=== Begin Enclosure ===

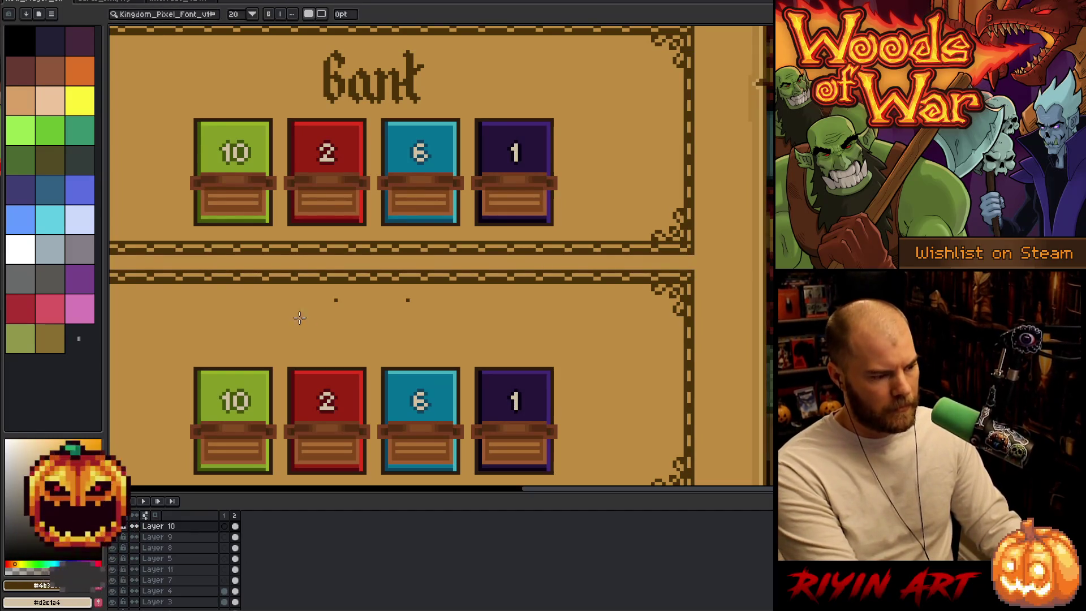
left_click(281, 304)
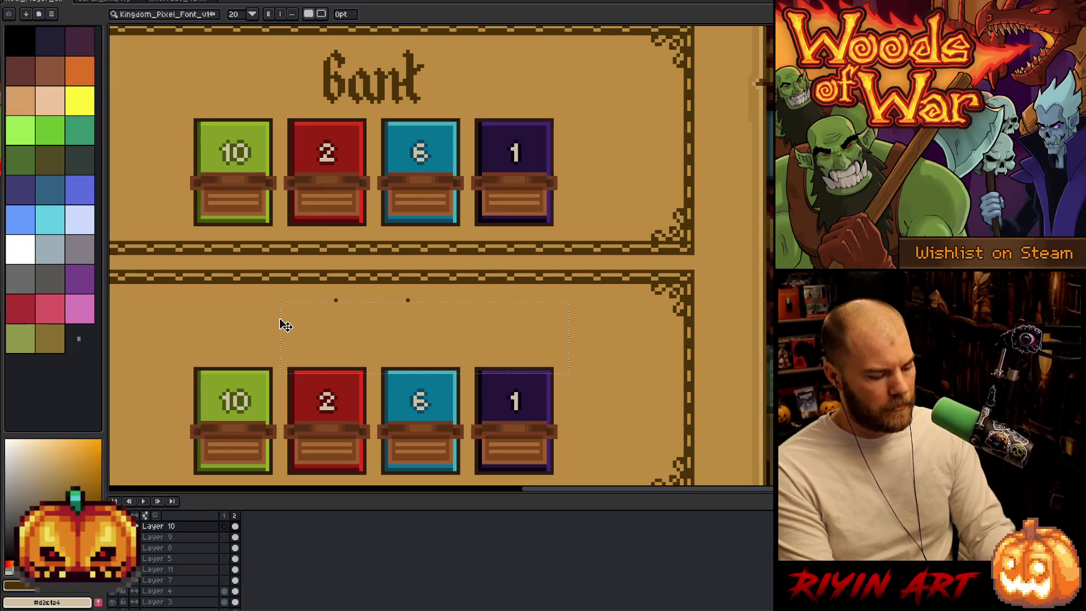
type("Senoir")
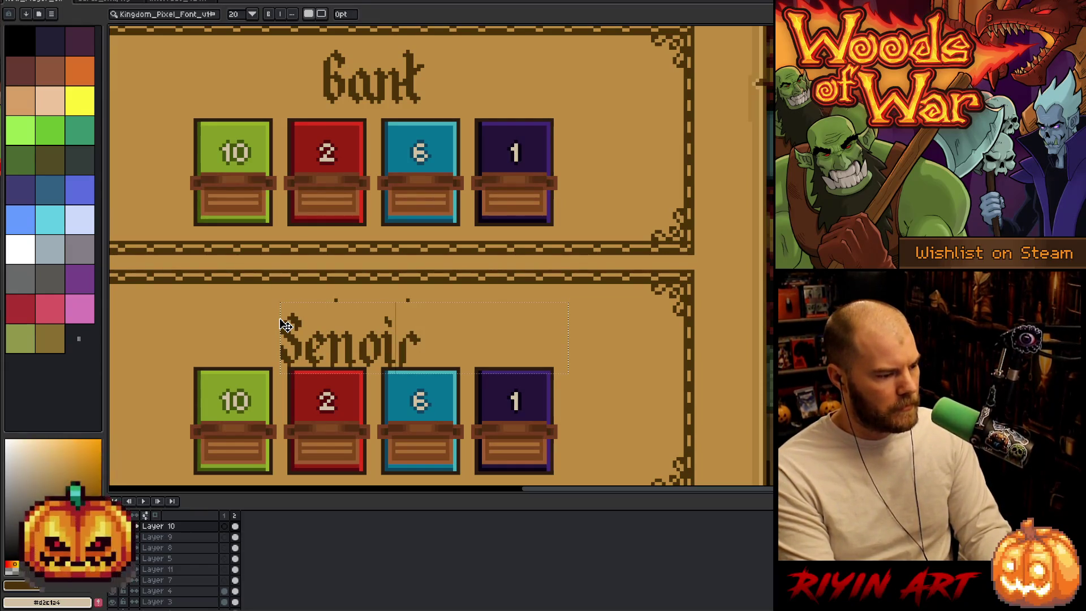
key("BackSpace")
key("BackSpace")
key("BackSpace")
type("ior P")
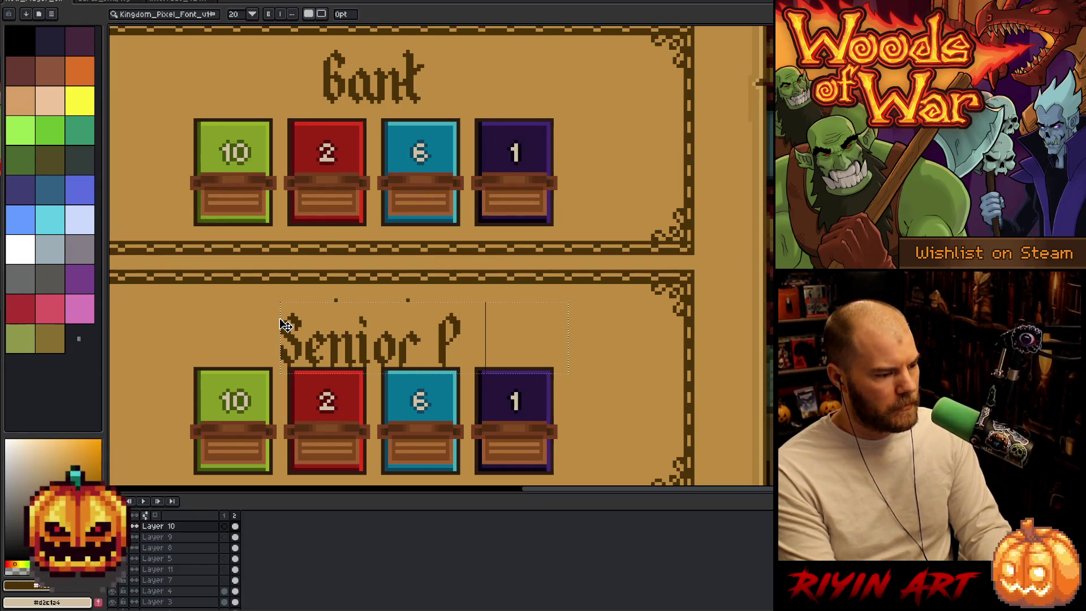
type("eePee")
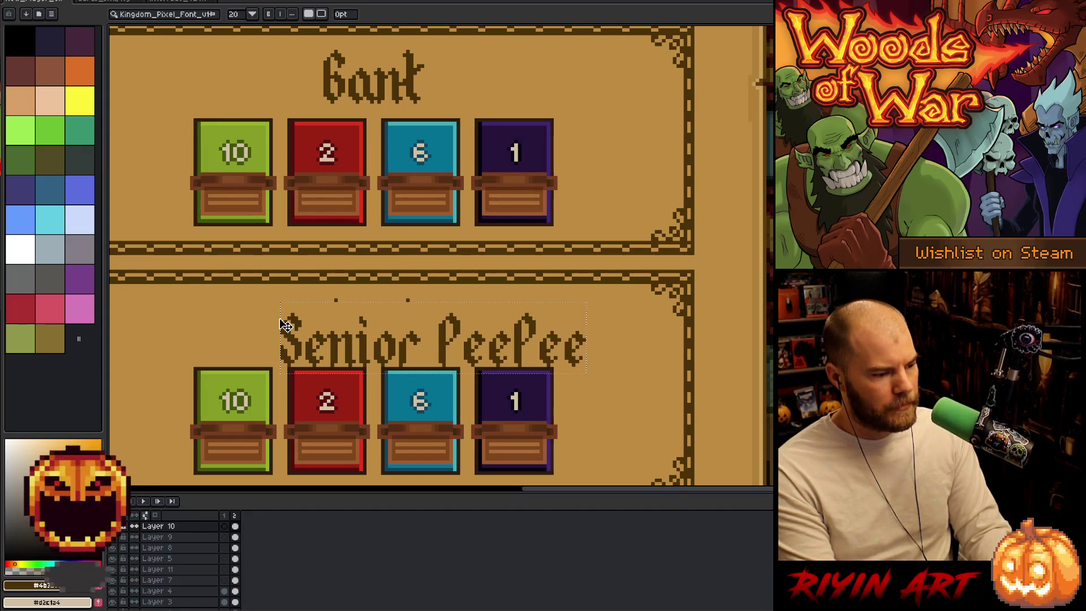
type("Pants")
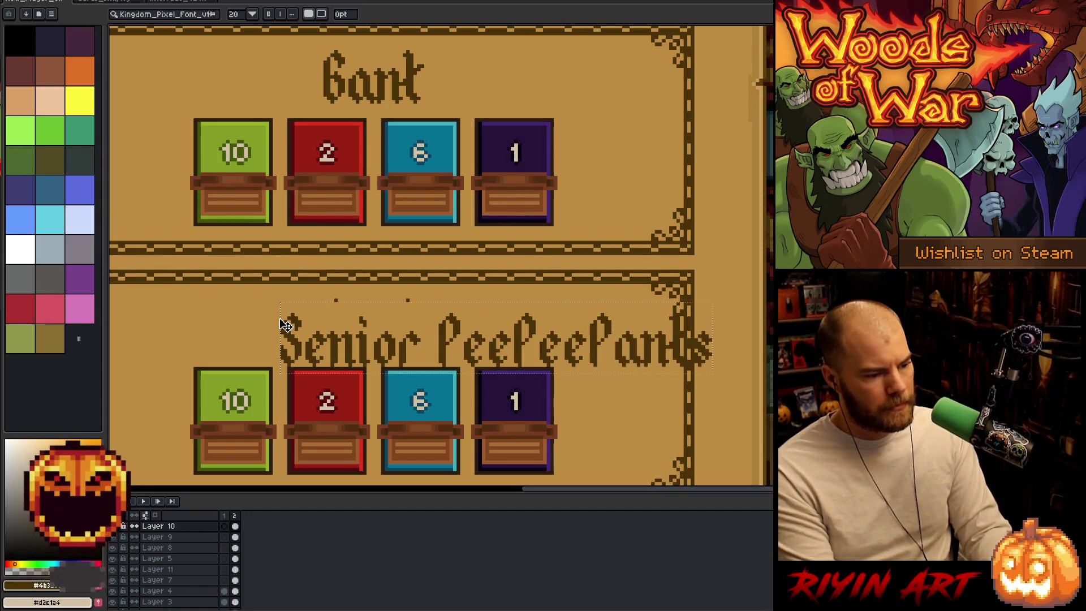
key("Return")
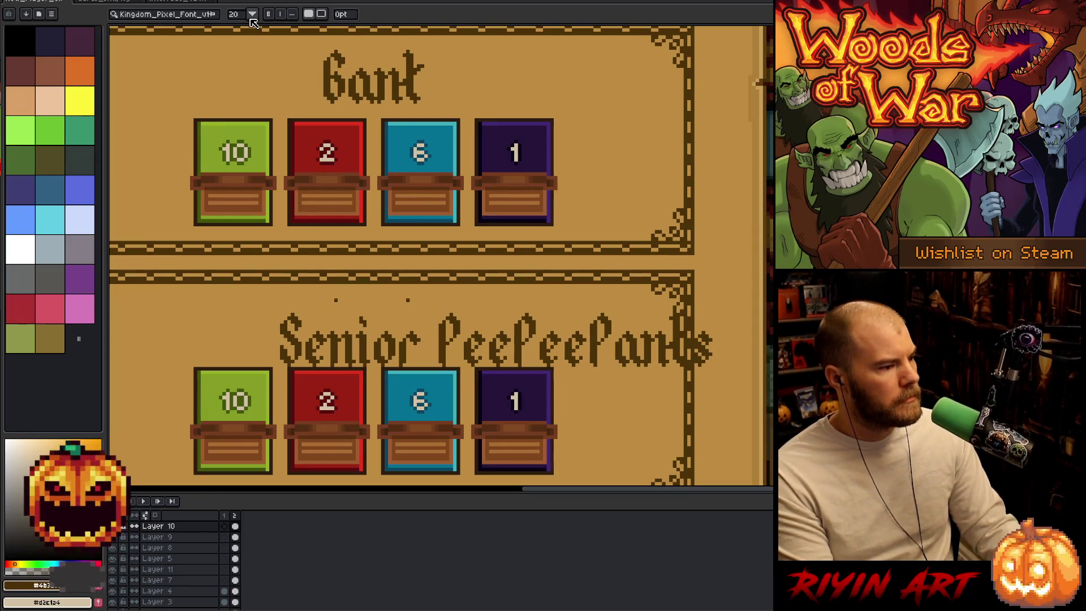
key("m")
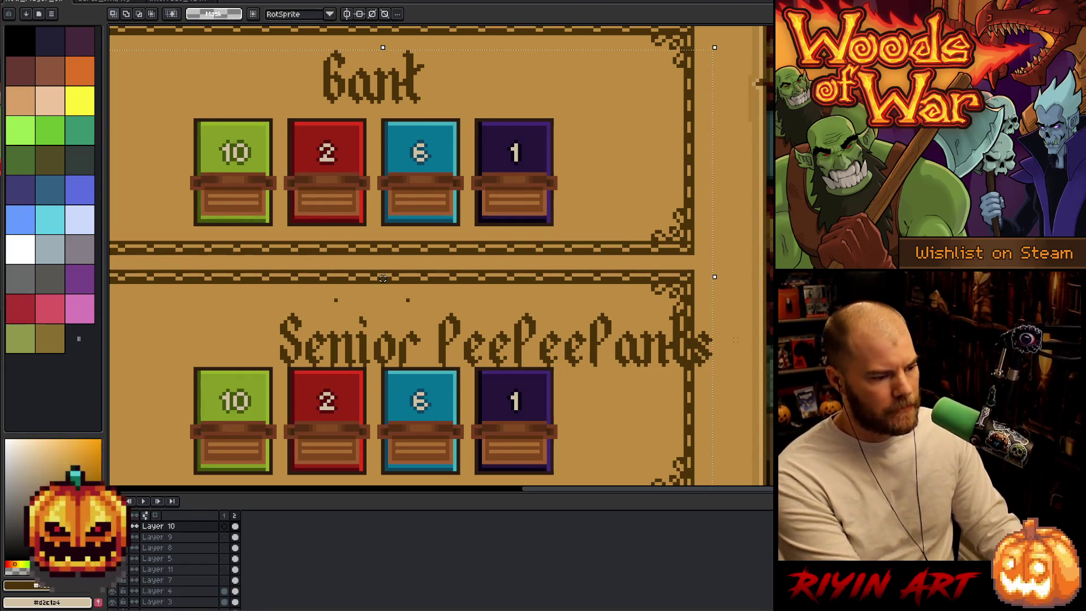
key("Delete")
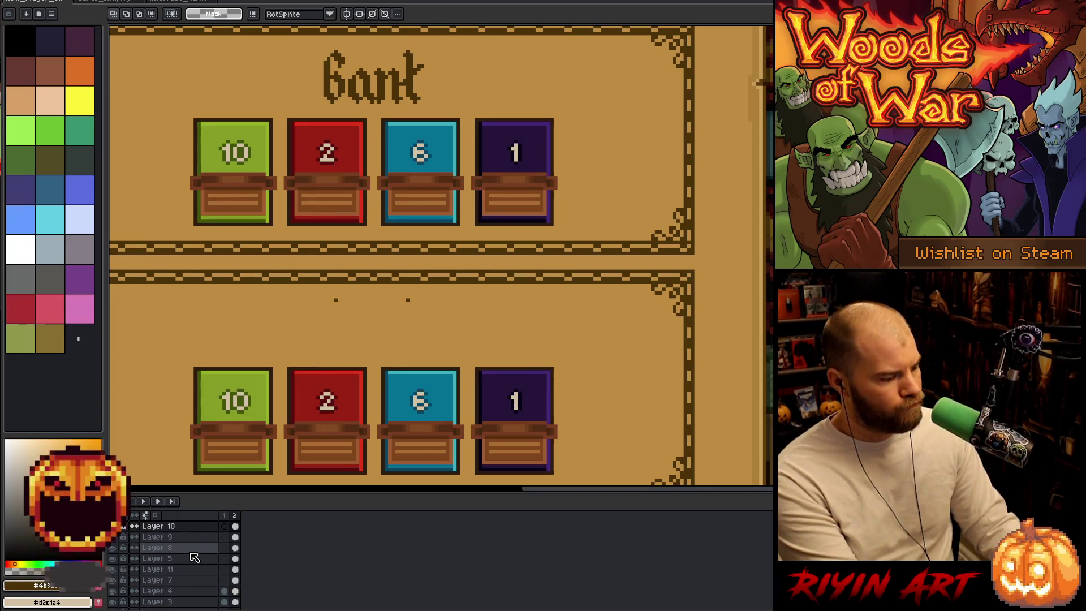
- Type the lower slot title 'Senior PP Panks' and move it above the four counters
key("t")
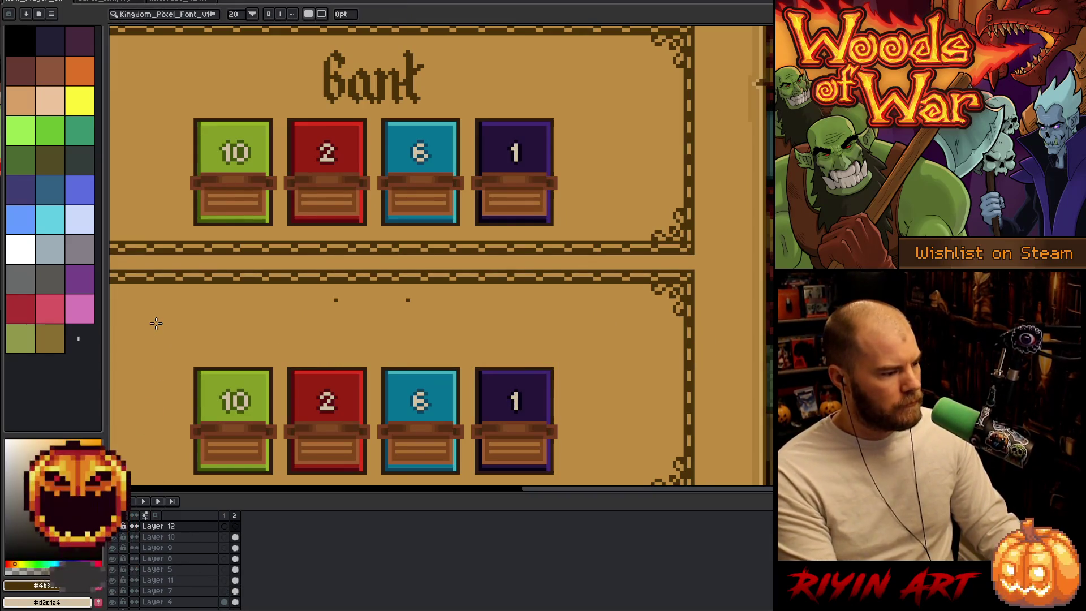
left_click(155, 321)
type("Sen")
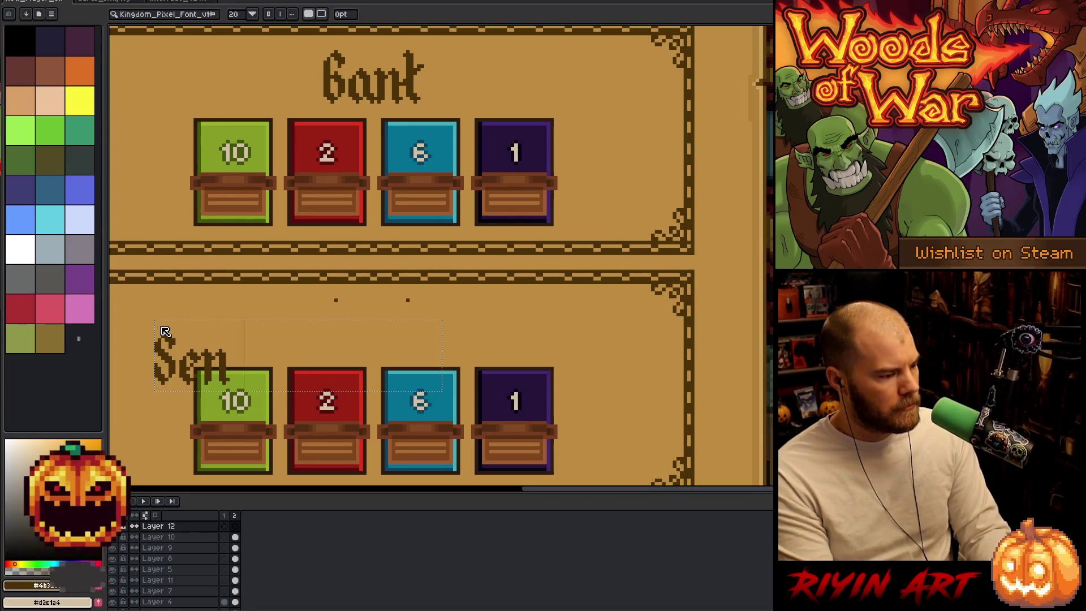
type("ior PeePee")
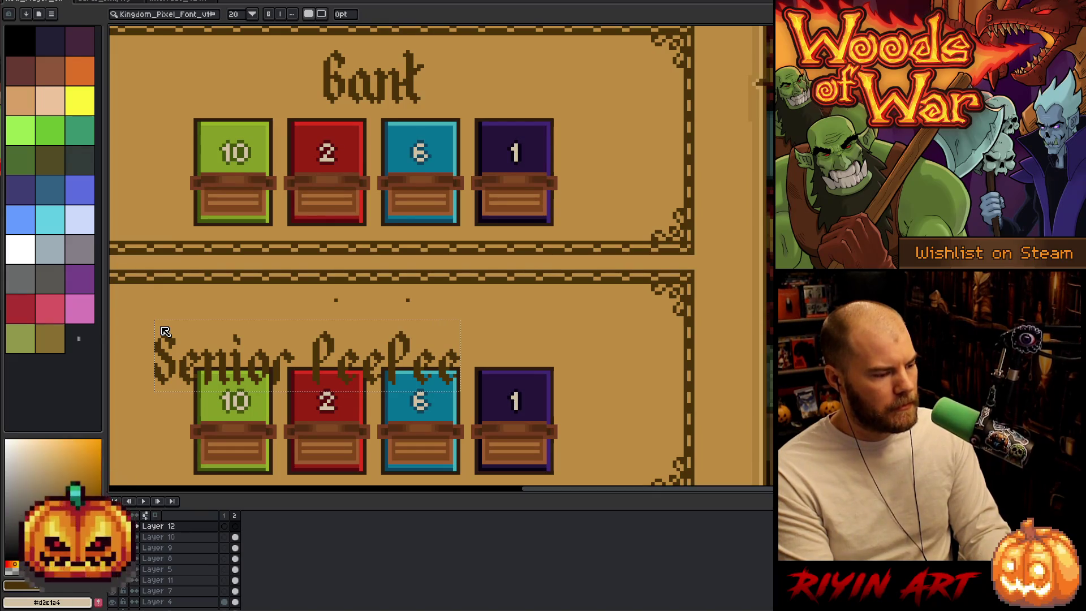
key("BackSpace")
key("BackSpace")
key("BackSpace")
type("P")
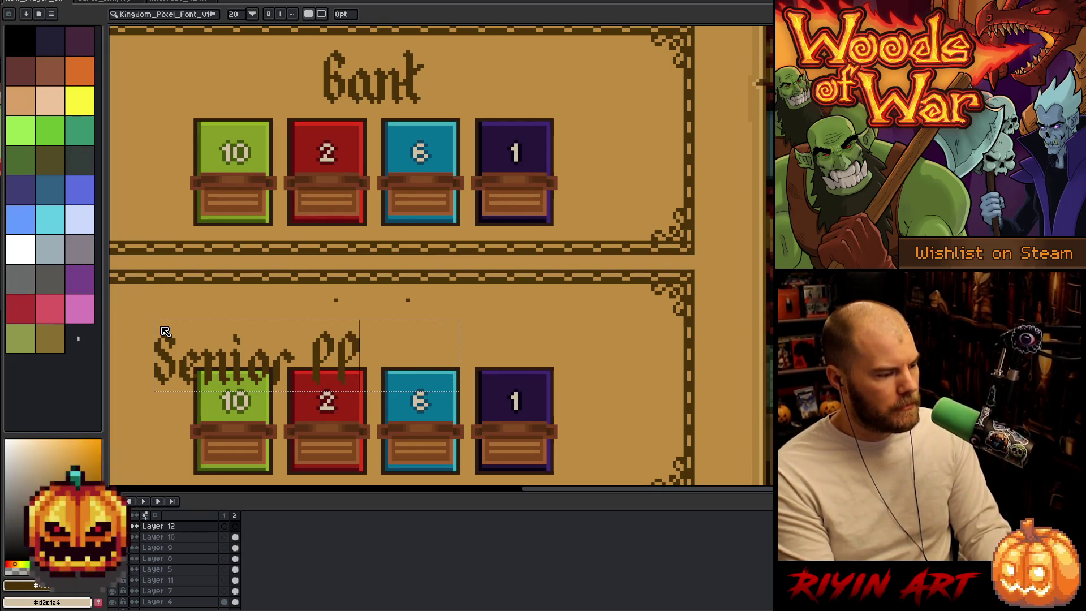
type(" Banks")
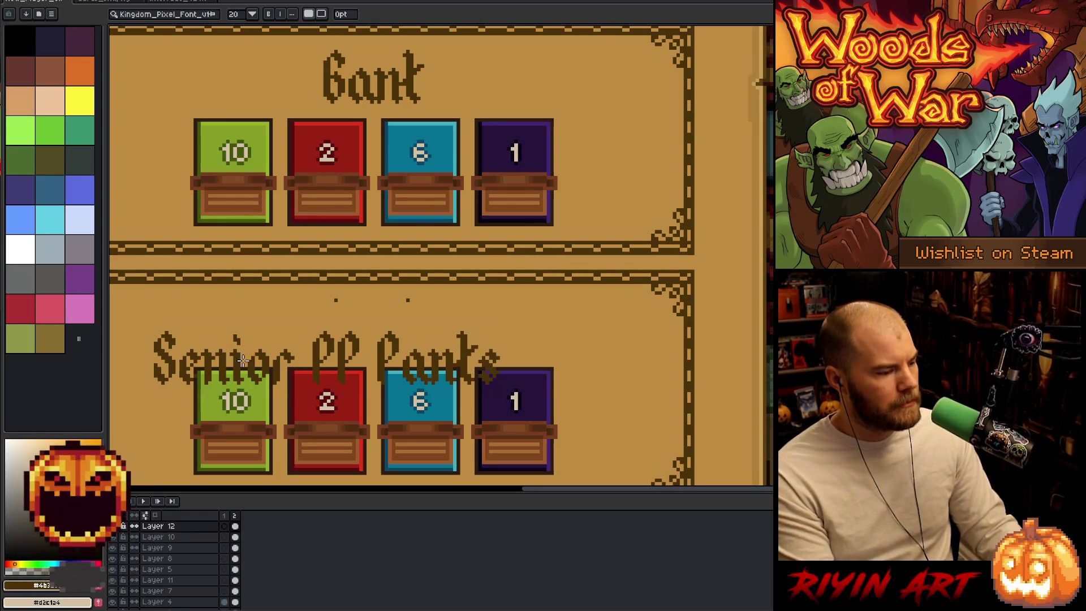
type("v")
left_click_drag(335, 353, 346, 323)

=== End Enclosure ===

*ACTIVITY*: Return the complete material above exactly, with no picture.

*SOLUTION TO THIS EXERCISE*:
left_click(281, 304)
type("Senoir")
key("BackSpace")
key("BackSpace")
key("BackSpace")
type("ior P")
type("eePee")
type("Pants")
key("Return")
key("m")
key("Delete")
- Type the lower slot title 'Senior PP Panks' and move it above the four counters
key("t")
left_click(155, 321)
type("Sen")
type("ior PeePee")
key("BackSpace")
key("BackSpace")
key("BackSpace")
type("P")
type(" Banks")
type("v")
left_click_drag(335, 353, 346, 323)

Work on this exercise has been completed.